Content starts

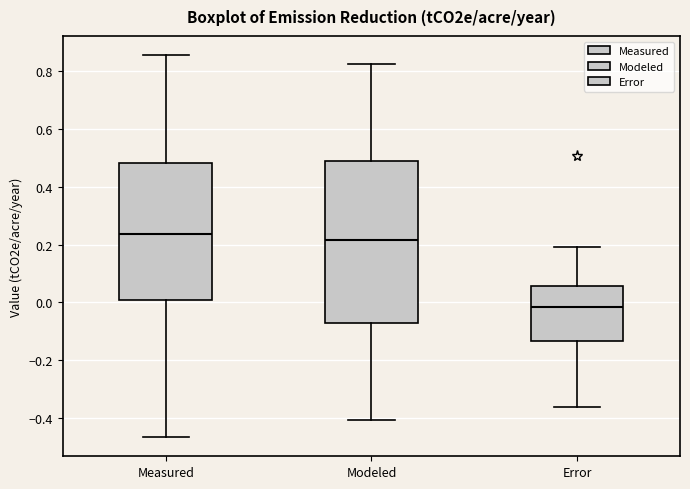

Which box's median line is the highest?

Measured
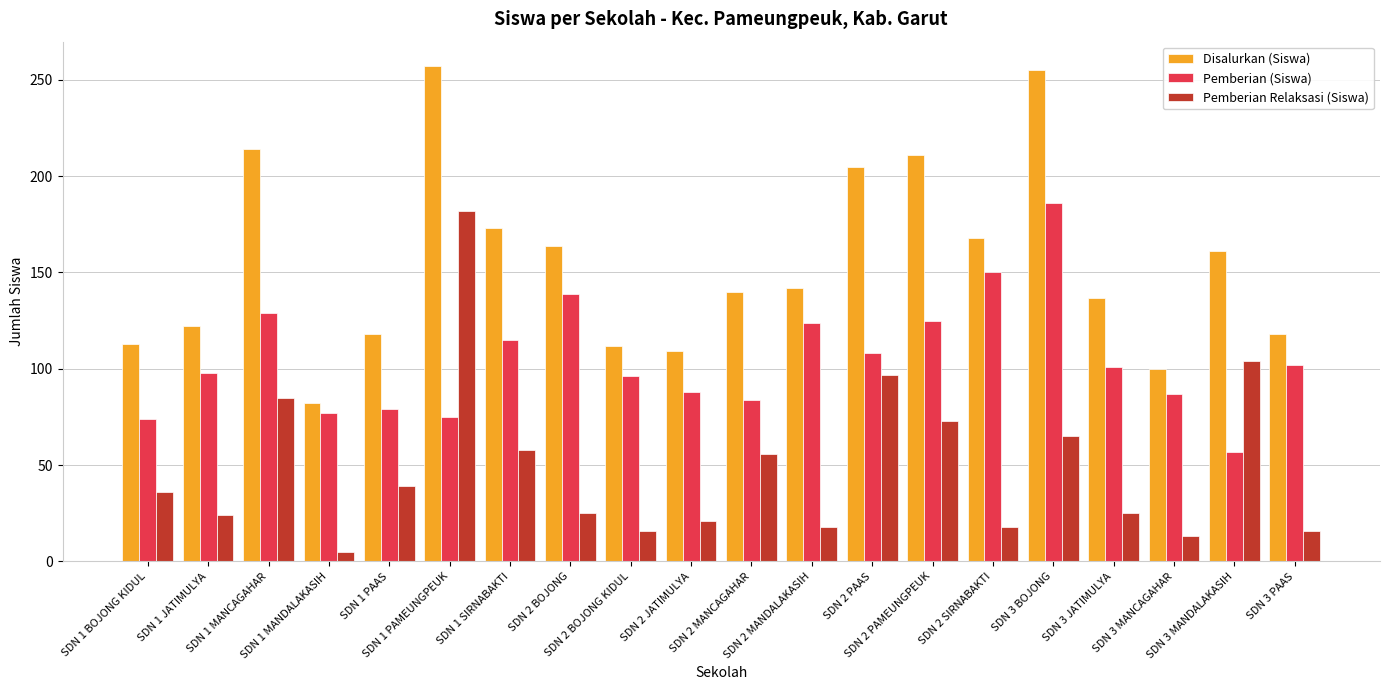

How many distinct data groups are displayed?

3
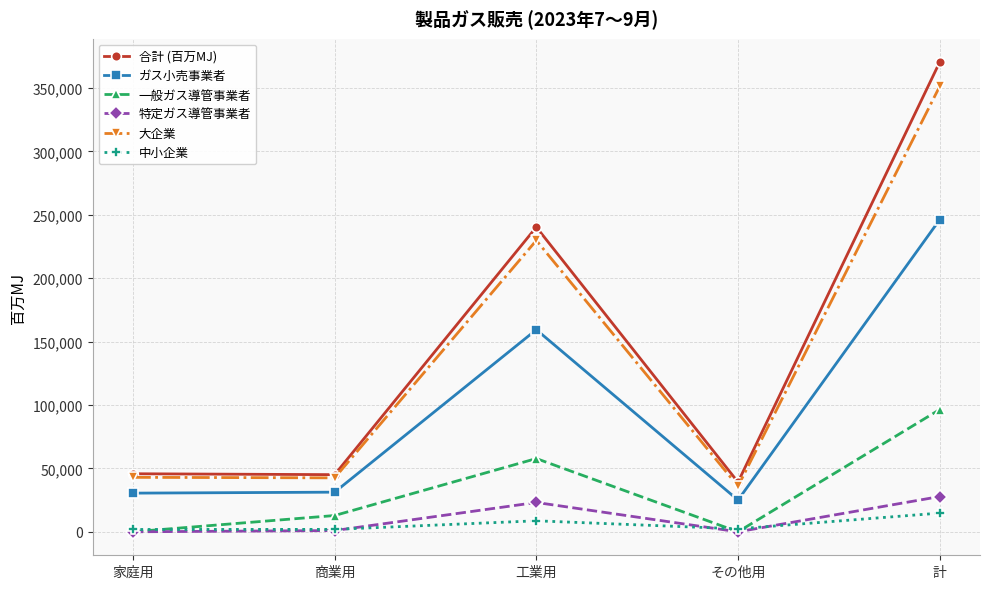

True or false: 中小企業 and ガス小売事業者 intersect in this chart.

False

Content ends
Content starts

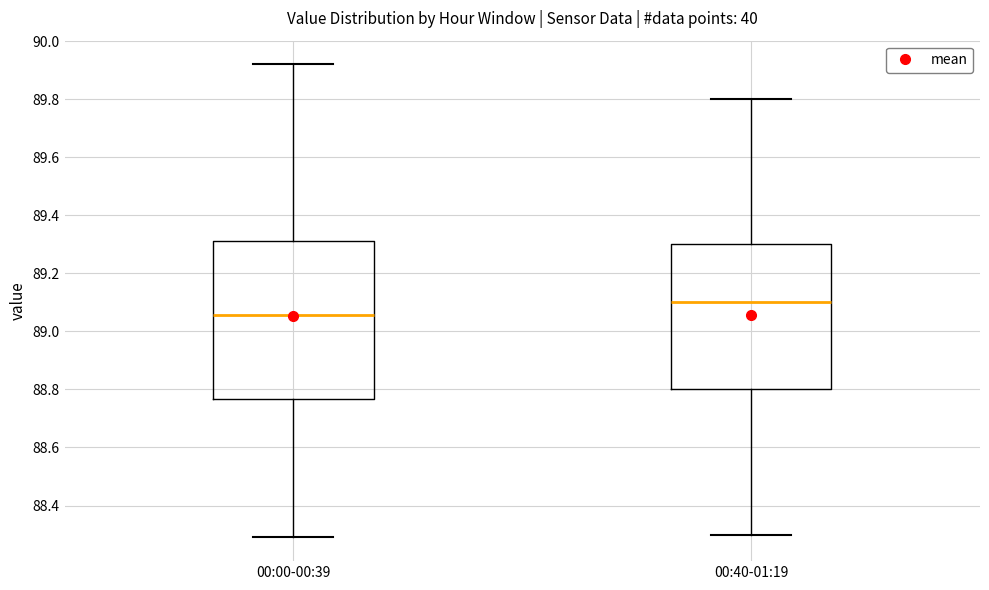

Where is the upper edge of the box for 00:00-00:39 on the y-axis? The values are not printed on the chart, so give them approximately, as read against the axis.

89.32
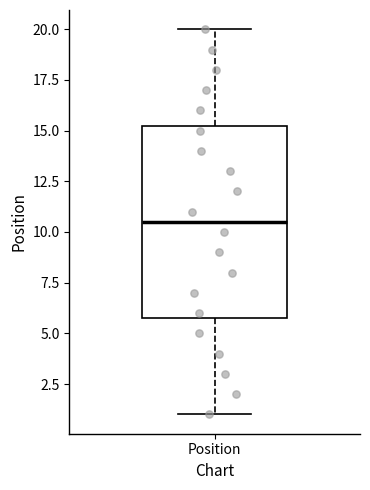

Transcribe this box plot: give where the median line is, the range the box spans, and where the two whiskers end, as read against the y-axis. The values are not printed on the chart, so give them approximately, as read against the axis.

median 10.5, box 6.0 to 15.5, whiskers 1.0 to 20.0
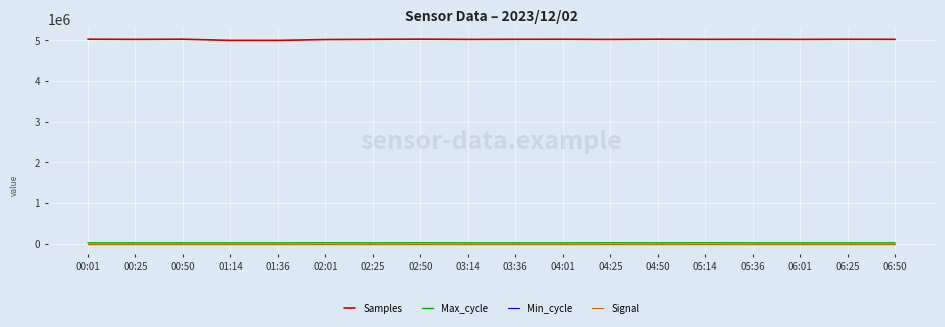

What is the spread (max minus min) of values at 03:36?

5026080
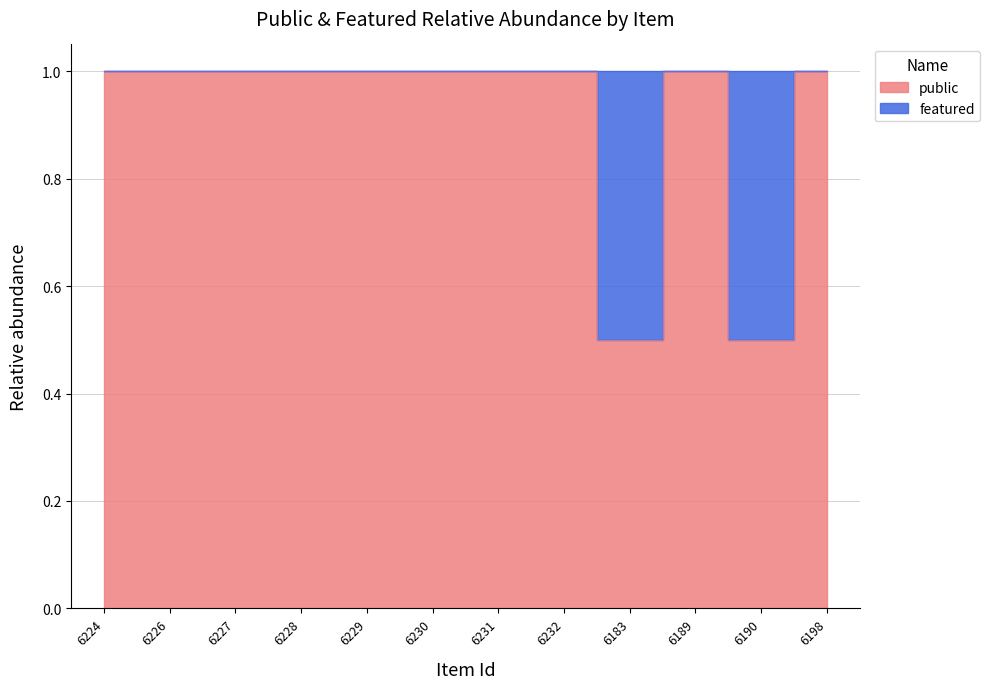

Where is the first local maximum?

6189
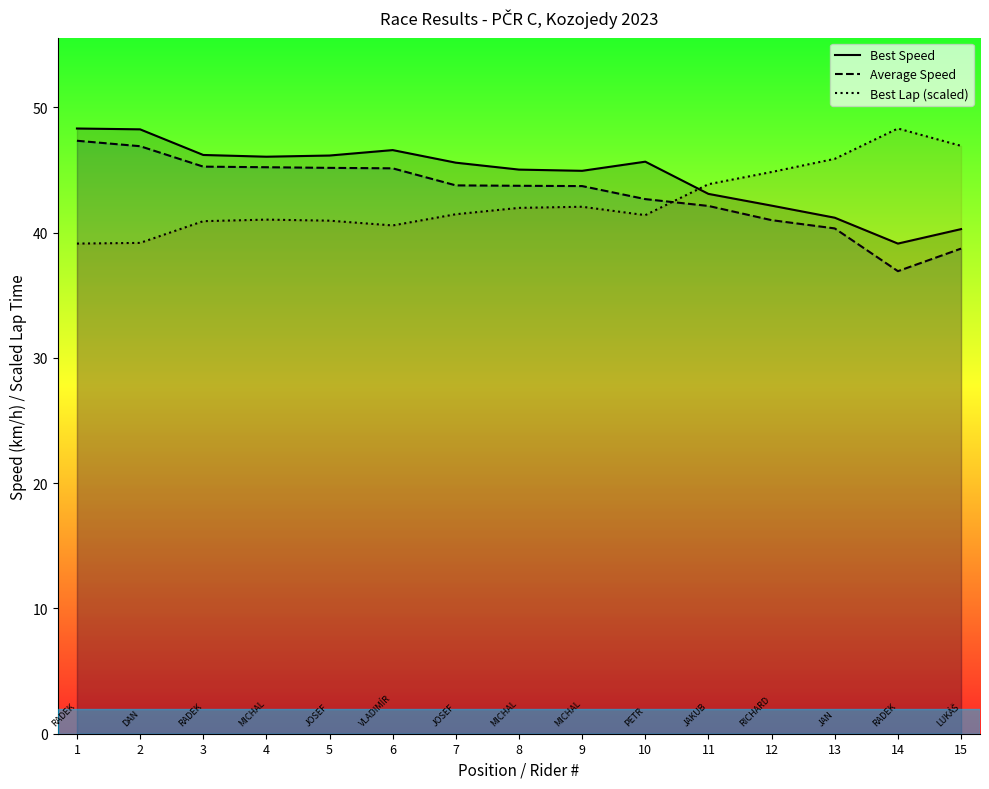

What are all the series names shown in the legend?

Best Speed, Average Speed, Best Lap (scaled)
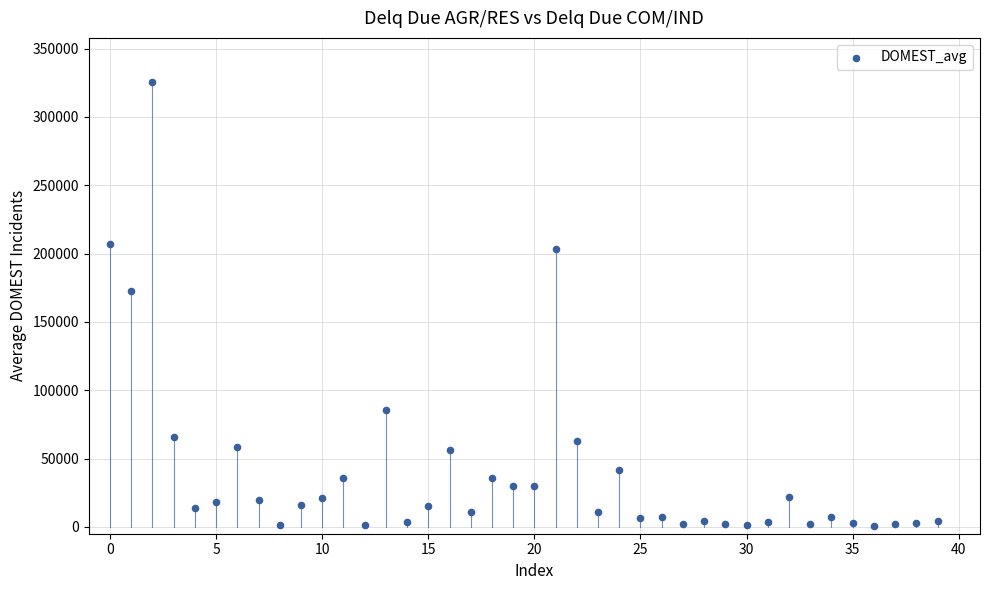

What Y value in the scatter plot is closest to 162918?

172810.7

Content ends

§ **Task to complete**
Copy the material word for word, starting at the line that contains "Which box's median line is the highest?" and ending at the line that contains "True or false: 中小企業", with both of those lines included. Leave the pictures out of your copy.

§ **Response area**
Which box's median line is the highest?

Measured

How many distinct data groups are displayed?

3

True or false: 中小企業 and ガス小売事業者 intersect in this chart.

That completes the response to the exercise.